**Exercices**
1 > D'après l'extrait sur le règne de Charles X, à quelle date le roi renouvela-t-il la cérémonie du sacre ?
2 > Restituez le passage de l'extrait sur le règne de Charles X allant de « L'opinion publique, les » jusqu'à « esprit de rejeter. » inclus.
3 > Reprenez l'extrait sur le règne de Charles X et prolongez-le à partir de sa dernière phrase.

**Extrait**
"""
Le nouveau roi, malgré ses antécédents, ne fut pas mal accueilli par l'opinion publique. On le savait bon et généreux. On répétait de lui quelques mots heureux, que ses courtisans lui prêtaient, comme le point de hallebardes! qu'il aurait dit aux soldats qui, du bois de leur lances, voulaient écarter de lui la foule accourue sur son passade. On lui savait gré d'avoir débuté par une large amnistie et par la suppression de la censure. Mais on ne tarda pas à s'apercevoir que le vieil homme en lui n'avait pas disparu. Le ministère Villèle était maintenu. Dès la session législative de 1825, la contre-révolution s'accentuait par la présentation et le vote de deux lois dont l'une frappait de peines spéciales le prétendu crime de sacrilège et dont l'autre constituait aux émigrés, qui pendant vingt-cinq ans avaient combattu la France, une indemnité d'un milliard pour la partie de leurs biens confisquée et vendue sous la Révolution. Peu après, Charles X, en renouvelant la cérémonie surannée du sacre (29 mai 1825), enhardissait la congrégation qui, disposant à son gré du roi, du cabinet, du personnel administratif, ne crut bientôt plus devoir dissimuler sa prépondérance dans l'Etat.

L'opinion publique, les journaux se déchaînèrent contre le fiction de l'ancien régime et surtout contre le parti prêtre. De fidèles, mais clairvoyants royalistes, comme Montlosier et Madier de Montjau, dénoncèrent publiquement l'existence et les menées illégales de l'ordre des jésuites (1826). Mais Charles X n'en subit que plus passivement le joug de cette compagnie. On le voyait en plein Paris figurer avec affectation dans les processions du jubilé de 1826. On s'indignait en apprenant qu'il venait de désigner comme précepteur du duc de Bordeaux l'évêque de Strasbourg, Tharin, créature de la congrégation; dans le même temps, le public assistait avec une stupeur mêlée de colère à ses efforts pour faire renaître le droit d'aînesse par un projet de loi que la Chambre des pairs, mieux inspirée, eut le bon esprit de rejeter.
"""
[Données de délimitation des régions]
"""
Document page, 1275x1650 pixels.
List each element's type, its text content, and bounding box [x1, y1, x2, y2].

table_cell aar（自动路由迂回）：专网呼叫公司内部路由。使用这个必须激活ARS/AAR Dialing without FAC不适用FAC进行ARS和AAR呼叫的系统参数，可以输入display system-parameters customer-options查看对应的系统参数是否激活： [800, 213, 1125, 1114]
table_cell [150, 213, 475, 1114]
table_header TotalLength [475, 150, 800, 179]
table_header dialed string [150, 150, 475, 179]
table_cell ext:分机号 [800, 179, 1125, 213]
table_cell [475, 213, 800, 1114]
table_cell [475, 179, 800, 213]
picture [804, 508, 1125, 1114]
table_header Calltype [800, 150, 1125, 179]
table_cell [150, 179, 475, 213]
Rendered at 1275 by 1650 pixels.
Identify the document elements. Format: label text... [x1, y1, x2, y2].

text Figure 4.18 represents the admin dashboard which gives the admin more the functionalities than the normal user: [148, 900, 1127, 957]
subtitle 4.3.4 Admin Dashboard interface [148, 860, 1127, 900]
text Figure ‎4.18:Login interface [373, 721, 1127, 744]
"""
**Corrigé**
1 > Le 29 mai 1825.

2 >
L'opinion publique, les journaux se déchaînèrent contre le fiction de l'ancien régime et surtout contre le parti prêtre. De fidèles, mais clairvoyants royalistes, comme Montlosier et Madier de Montjau, dénoncèrent publiquement l'existence et les menées illégales de l'ordre des jésuites (1826). Mais Charles X n'en subit que plus passivement le joug de cette compagnie. On le voyait en plein Paris figurer avec affectation dans les processions du jubilé de 1826. On s'indignait en apprenant qu'il venait de désigner comme précepteur du duc de Bordeaux l'évêque de Strasbourg, Tharin, créature de la congrégation; dans le même temps, le public assistait avec une stupeur mêlée de colère à ses efforts pour faire renaître le droit d'aînesse par un projet de loi que la Chambre des pairs, mieux inspirée, eut le bon esprit de rejeter.

3 >
L'opposition n'osait pourtant encore s'attaquer personnellement au roi. Elle s'en prenait à son ministère, dont l'impopularité ne put plus croître quand Villèle eut soumis aux Chambres la fameuse loi d'amour, qui n'était rien moins que la suppression de la liberté de la presse. Il s'éleva contre ce projet une telle réprobation, que le cabinet dut la retirer (17 avril 1827). Quelques jours plus tard, le roi passant en revue la garde nationale de Paris, des cris de : Vive la Charte! A bas les ministres! se firent entendre de toutes parts.

« Je suis venu ici recevoir des hommages et non pas des leçons », dit sèchement Charles X. 
Peu après, la garde nationale était licenciée, la censure était rétablie. Puis, à la suite d'un voyage dans le nord de la France, an cours duquel les remontrances s'étaient souvent mêlées aux témoignages de respect, le gouvernement prenait le parti de renouveler par des élections générales la Chambre des députés, dont il n'était plus assez sûr, et de se former dans la Chambre haute une majorité compacte par une fournée de 76 pairs. A ce moment, il comptait pour séduire l'opinion sur l'éclat récent de sa politique extérieure. La France, unie à l'Angleterre et à la Russie par le traité du 6 juillet 1827 pour l'affranchissement de la Grèce, venait de relever le prestige de ses armes par la victoire navale de Navarin (20 octobre). Les élections, qui amenèrent, surtout à Paris, des troubles assez graves (novembre), n'en furent pas moins fatales au cabinet Villèle, qui dut enfin se retirer dans les derniers jours de décembre 1827. L'avènement du ministère Martignac (4 janvier 1828) était de nature à apaiser les esprits. Le nouveau cabinet était composé de royalistes modérés, également attachés an souverain et à la Charte. L'esprit de liberté reparut dans les grands services publics; la censure fut encore une fois supprimée; deux ordonnances célèbres garantirent l'enseignement public contre les empiétements de la congrégation (juin 1828).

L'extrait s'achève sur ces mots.